The Cyren Website URL Category Checker tool performed equally well in the comparison. The classifier correctly categorized 4 web addresses in Polish and English. The manufacturer does not provide a percentage result of categorization effectiveness.

The WhoisXML API Website Categorization Solutions tool fared the worst in the comparison. Out of 4 Web sites in both languages, only one was correctly classified with a confidence score of 63%. The remaining sites were not analyzed due to too little content on the page or an unsupported language.

ZveloCAT ‘s solution handled most foreign pages correctly. The problem occurred with the Polish-language page of a clothing store, which the classifier categorized as gambling. The ZveloCAT tool, out of 4 URLs, analyzed 3 correctly. The manufacturer does not provide a percentage result of the effectiveness of the categorization.

Webroot BrightCloud Web Classification & Web Reputation classifier categorized 3 of the 4 URLs correctly. It failed to categorize a Polish clothing store site, which it recognized as a site about business and economics. The vendor does not provide a percentage score of categorization success.

Comparison of the effectiveness of the classification of dangerous parties

Current cyber threats are the most serious in many years. IT security must be a priority for all organizations regardless of industry. Innovative AI solutions that offer web classification are able to guarantee data security, so it’s worth having them in your inventory.

Sites with a pornography category are particularly dangerous, so it is worth guarding against them and taking proper care of your IT security. In the following comparison, we check which of the available classifiers correctly diagnose pornography sites.


The BTC Website Classification solution performed flawlessly in the comparison. The classifier correctly identified pornographic sites, blocking user access to them. In addition, BTC Website Classification indicated a classification confidence score of 100% for each site.
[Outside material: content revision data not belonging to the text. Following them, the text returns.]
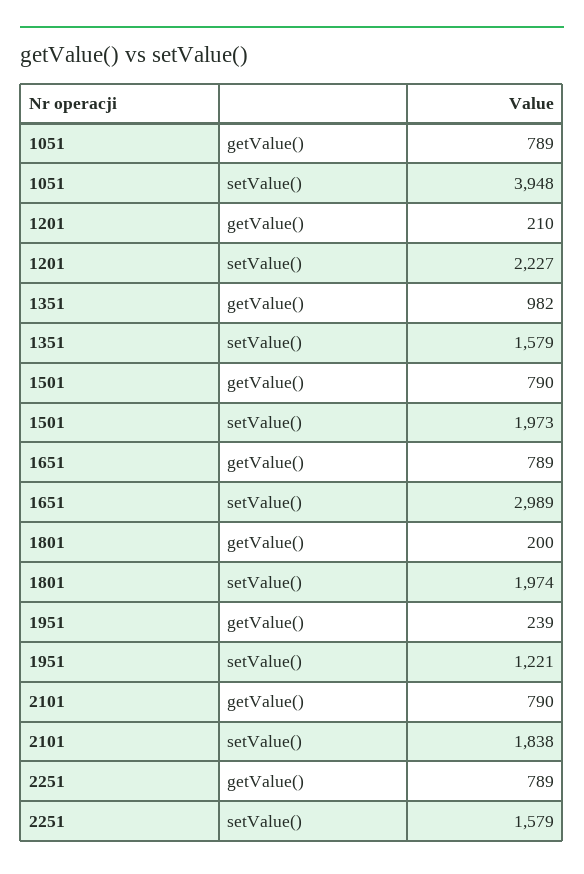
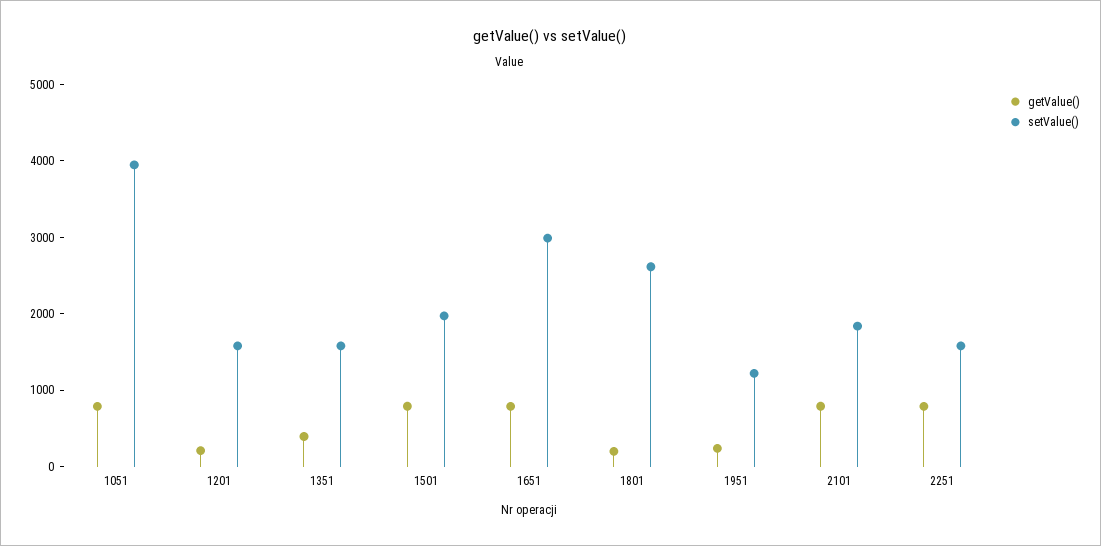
  {
    "getValue()": {
      "1051": 789,
      "1201": 210,
-     "1351": 982,
+     "1351": 400,
      "1501": 790,
      "1651": 789,
      "1801": 200,
      "1951": 239,
      "2101": 790,
      "2251": 789
    },
    "setValue()": {
      "1051": 3948,
-     "1201": 2227,
+     "1201": 1600,
      "1351": 1579,
      "1501": 1973,
      "1651": 2989,
-     "1801": 1974,
+     "1801": 2600,
      "1951": 1221,
      "2101": 1838,
      "2251": 1579
    }
  }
Cyren Website URL Category Checker also correctly indicated all analyzed URLs as pornographic and dangerous to the user. The manufacturer does not provide a score of confidence in the correctness of the classification.
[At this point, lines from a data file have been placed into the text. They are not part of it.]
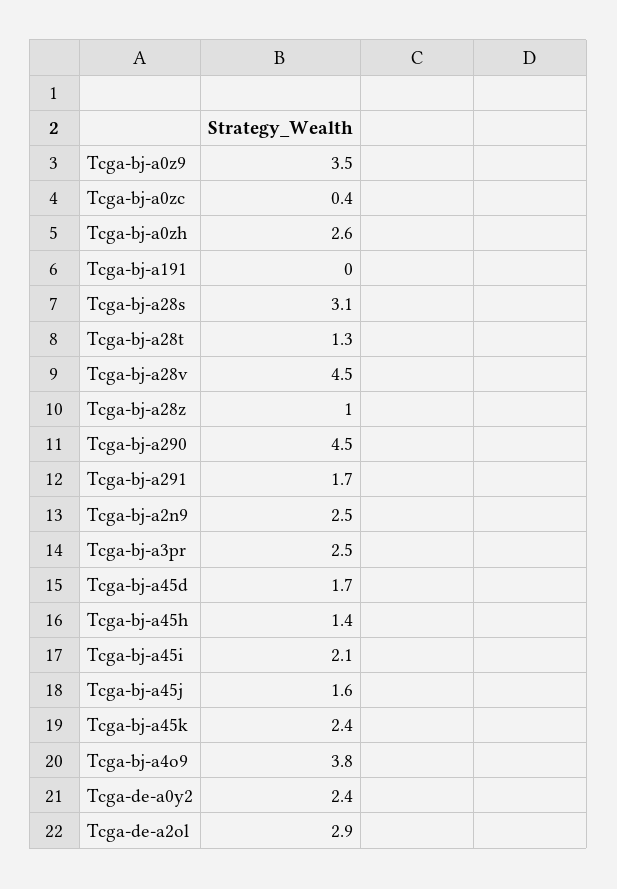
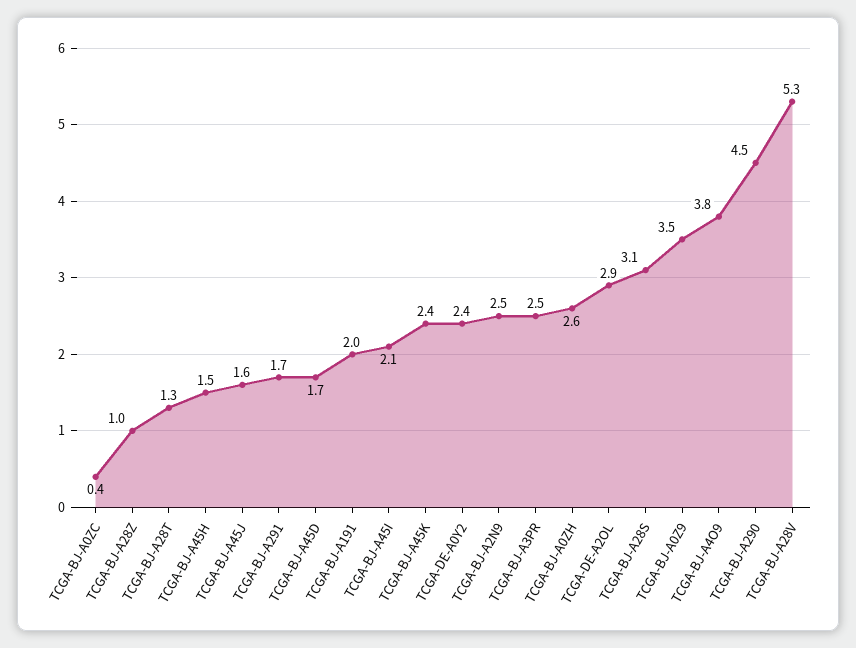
  {
    "Tcga-bj-a0z9": 3.5,
    "Tcga-bj-a0zc": 0.4,
    "Tcga-bj-a0zh": 2.6,
-   "Tcga-bj-a191": 0,
+   "Tcga-bj-a191": 2,
    "Tcga-bj-a28s": 3.1,
    "Tcga-bj-a28t": 1.3,
-   "Tcga-bj-a28v": 4.5,
+   "Tcga-bj-a28v": 5.3,
    "Tcga-bj-a28z": 1,
    "Tcga-bj-a290": 4.5,
    "Tcga-bj-a291": 1.7,
    "Tcga-bj-a2n9": 2.5,
    "Tcga-bj-a3pr": 2.5,
    "Tcga-bj-a45d": 1.7,
-   "Tcga-bj-a45h": 1.4,
+   "Tcga-bj-a45h": 1.5,
    "Tcga-bj-a45i": 2.1,
    "Tcga-bj-a45j": 1.6,
    "Tcga-bj-a45k": 2.4,
    "Tcga-bj-a4o9": 3.8,
    "Tcga-de-a0y2": 2.4,
    "Tcga-de-a2ol": 2.9
  }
The WhoisXML solution incorrectly categorized the porn sites analyzed. Pornhub.com was diagnosed inconclusively as a sensitive topic with a score certainty of 57%, while xhamster.com was diagnosed as a video with a score certainty of 58%.

The ZveloCAT classifier correctly classified all 3 websites and categorized them as pornography. The manufacturer does not state how many percent the assigned category is correct.

Webroot BrightCloud Web Classification & Web Reputation correctly categorized all analyzed sites and identified them as pornographic adult sites. The manufacturer does not state how many percent the assigned category is accurate.